Now March is coming. Different decisions, same leader.
The Pattern
You're not making random decisions. You're running a pattern.
Maybe you over-research small calls. Maybe you announce decisions late. Maybe you follow up on easy ones and avoid hard ones. Maybe you defend mistakes when you feel exposed.
The pattern isn't good or bad. It's just yours. You can't change what you can't see.
Why This Matters
You've done four decision-making reps: make the call, don't over-explain, follow up in 48 hours, own wrong calls.
Reps don't compound unless you see how they connect. Unless you notice: "Oh, I do this every time."

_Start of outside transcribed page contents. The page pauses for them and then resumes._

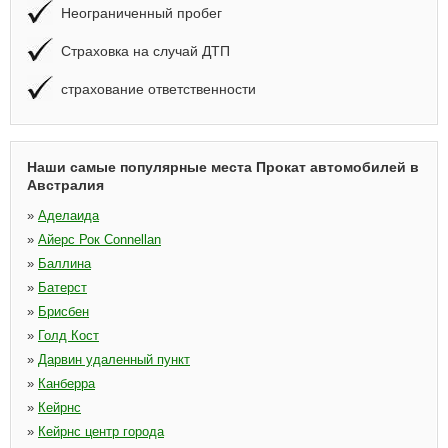
Неограниченный пробег
Страховка на случай ДТП
страхование ответственности
Наши самые популярные места Прокат автомобилей в
Австралия
»
Аделаида
»
Айерс Рок Connellan
»
Баллина
»
Батерст
»
Брисбен
»
Голд Кост
»
Дарвин удаленный пункт
»
Канберра
»
Кейрнс
»
Кейрнс центр города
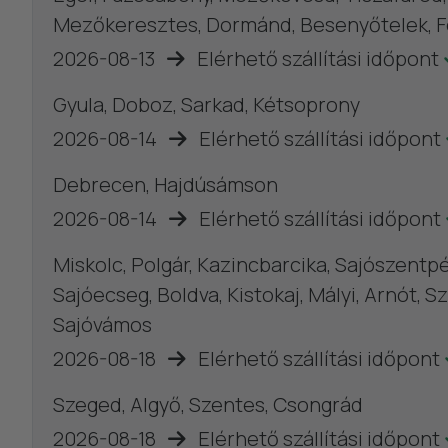
Mezőkeresztes, Dormánd, Besenyőtelek, F
2026-08-13
Elérhető szállítási időpont
Gyula, Doboz, Sarkad, Kétsoprony
2026-08-14
Elérhető szállítási időpont
Debrecen, Hajdúsámson
2026-08-14
Elérhető szállítási időpont
Miskolc, Polgár, Kazincbarcika, Sajószentpé
Sajóecseg, Boldva, Kistokaj, Mályi, Arnót,
Sajóvámos
2026-08-18
Elérhető szállítási időpont
Szeged, Algyő, Szentes, Csongrád
2026-08-18
Elérhető szállítási időpont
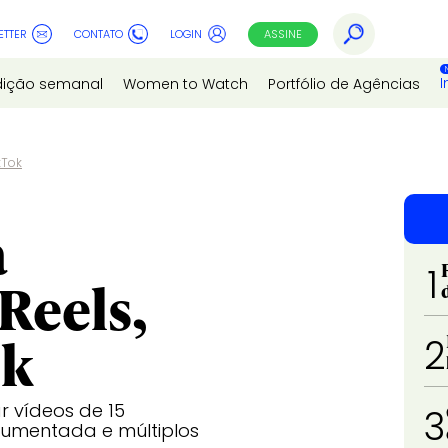
ETTER
CONTATO
LOGIN
ASSINE
I
dição semanal
Women to Watch
Portfólio de Agências
kTok
a
1
Reels,
ok
2
r vídeos de 15
3
aumentada e múltiplos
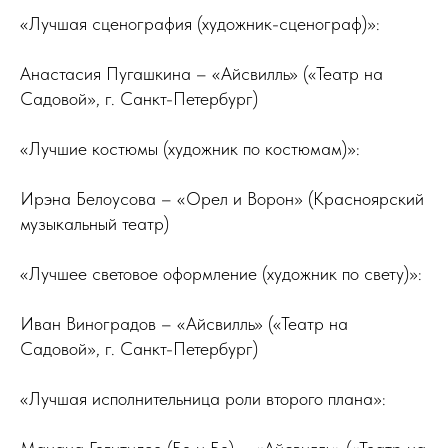
«Лучшая сценография (художник-сценограф)»:
Анастасия Пугашкина – «Айсвилль» («Театр на
Садовой», г. Санкт-Петербург)
«Лучшие костюмы (художник по костюмам)»:
Ирэна Белоусова – «Орел и Ворон» (Красноярский
музыкальный театр)
«Лучшее световое оформление (художник по свету)»:
Иван Виноградов – «Айсвилль» («Театр на
Садовой», г. Санкт-Петербург)
«Лучшая исполнительница роли второго плана»:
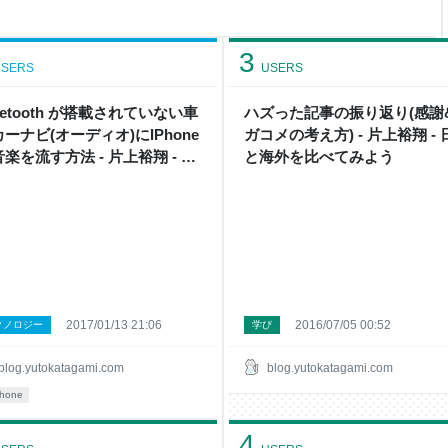
のでそれをここで紹介していき
方がいいです。事前知識なしで
を持っている人なら無料です。 たま
3
SERS
USERS
uetooth が搭載されていない車
ハズった記事の振り返り(感謝
ーナビ(オーディオ)にIPhone
ガコメの考え方) - 片上裕翔 - 
楽を流す方法 - 片上裕翔 - 日
と海外を比べてみよう
と海外を比べてみよう
2017/01/13 21:06
2016/07/05 00:52
クノロジー
学び
blog.yutokatagami.com
blog.yutokatagami.com
phone
4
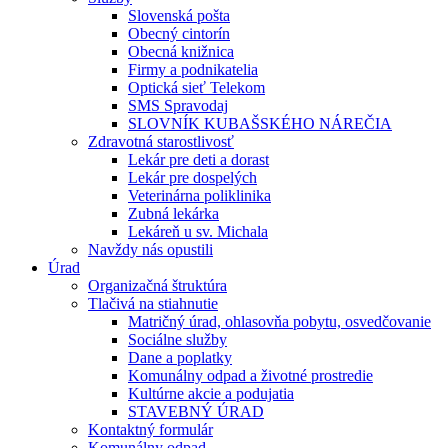
Slovenská pošta
Obecný cintorín
Obecná knižnica
Firmy a podnikatelia
Optická sieť Telekom
SMS Spravodaj
SLOVNÍK KUBAŠSKÉHO NÁREČIA
Zdravotná starostlivosť
Lekár pre deti a dorast
Lekár pre dospelých
Veterinárna poliklinika
Zubná lekárka
Lekáreň u sv. Michala
Navždy nás opustili
Úrad
Organizačná štruktúra
Tlačivá na stiahnutie
Matričný úrad, ohlasovňa pobytu, osvedčovanie
Sociálne služby
Dane a poplatky
Komunálny odpad a životné prostredie
Kultúrne akcie a podujatia
STAVEBNÝ ÚRAD
Kontaktný formulár
Komunálny odpad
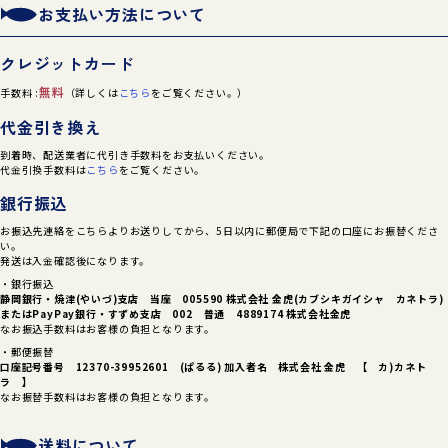
お支払い方法について
クレジットカード
無料
手数料 :
（詳しくは
こちら
をご覧ください。）
代金引き換え
到着時、配送業者に代引き手数料をお支払いください。
代金引換手数料は
こちら
をご覧ください。
銀行振込
お振込先連絡をこちらよりお送りしてから、5日以内に郵便局で下記の口座にお振替くださ
い。
発送は入金確認後になります。
・銀行振込
静岡銀行・焼津(やいづ)支店 当座 005590 株式会社 金虎(カブシキガイシャ カネトラ)
または
PayPay銀行・すずめ支店 002 普通 4889174 株式会社金虎
なお振込手数料はお客様の負担となります。
・郵便振替
口座記号番号 12370-39952601 (ぱるる) 加入者名 株式会社 金虎 【 カ)カネト
ラ 】
なお振替手数料はお客様の負担となります。
送料について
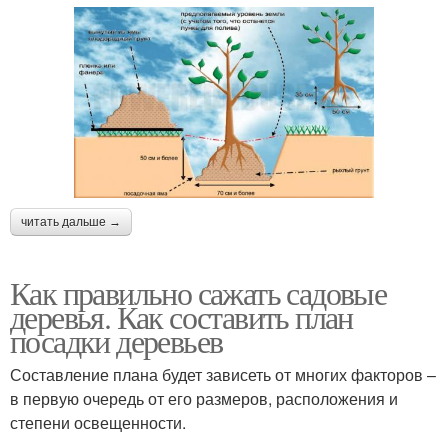
читать дальше →
Как правильно сажать садовые
деревья. Как составить план
посадки деревьев
Составление плана будет зависеть от многих факторов –
в первую очередь от его размеров, расположения и
степени освещенности.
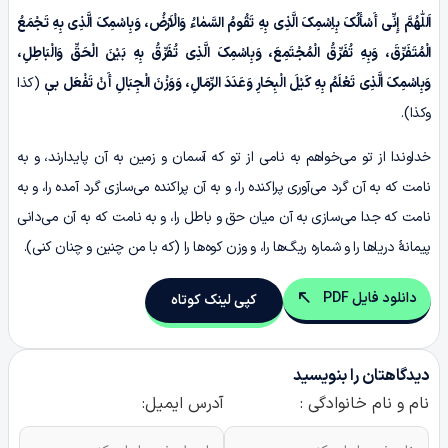
اَللّٰهُمَّ إِنِّی أَسْأَلُکَ بِاِسْمِکَ الَّذِی بِهِ تَقُومُ السَّمٰاءُ وَالْاَرْضُ، وَبِاسْمِکَ الَّذِی بِهِ تَجْمَعُ
الْمُتَفَرِّقَ، وَبِهِ تُفَرِّقُ الْمُجْتَمِعَ، وَبِاسْمِکَ الَّذِی تُفَرِّقُ بِهِ بَیْنَ الْحَقِّ وَالْبَاطِلِ،
وَبِاسْمِکَ الَّذِی تَعْلَمُ بِهِ کَیْلَ الْبِحَارِ وَعَدَدَ الرِّمَالِ، وَوَزْنَ الْجِبَالِ أَنْ تَفْعَل بیٖ
(کذا
وکذا).
خداوندا از تو می‌خواهم به نامی از تو که آسمان و زمین به آن پایدارند، و به
نامت که به آن گرد می‌آوری پراکنده را، و به آن پراکنده می‌سازی گرد آمده را، و به
نامت که جدا می‌سازی به آن میان حق و باطل را، و به نامت که به آن می‌دانی
پیمانۀ دریاها را و شماره ریگ‌ها را، و وزن کوه‌ها را (که با من چنین و چنان کنی).
دانلود فایل PDF
کپی لینک کوتاه
دیدگاهتان را بنویسید
نام و نام خانوادگی :
آدرس ایمیل:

This week isn't about a new practice. It's about seeing the pattern in what you've already done. That's how you move from trying things to changing how you lead.
Rep
This Week's Practice
Review 10 decisions from the last two weeks. For each one, ask yourself:
How fast did I decide?
How did I communicate it?
Did I follow up? When?
If it was wrong, how fast did I own it?
What’s the pattern?
Your rep:
Review 10 decisions
Identify 1 pattern
Choose 1 behavior to change this month
What to Notice
Success looks like:
You name your pattern in one sentence
You know exactly what to practice next
Resistance looks like:
"That situation was different..." (looking for exceptions, not patterns)
Trying to fix everything at once (pick one)
It's working when:
You predict your behavior before it happens
You catch yourself mid-pattern and adjust
Common Mistakes
Mistake #1: Only reviewing big decisions. Small decisions reveal the same patterns. Review everything: meeting times, task assignments, quick calls.
Mistake #2: Not writing it down. Patterns are invisible until you externalize them. Write them down. You can't see what's only in your head.
Reflect
What pattern did I see that surprised me?
Where does this pattern help me?
Where does it hurt me?
What is the one behavior I’m practicing this month? If I changed just that, what would shift?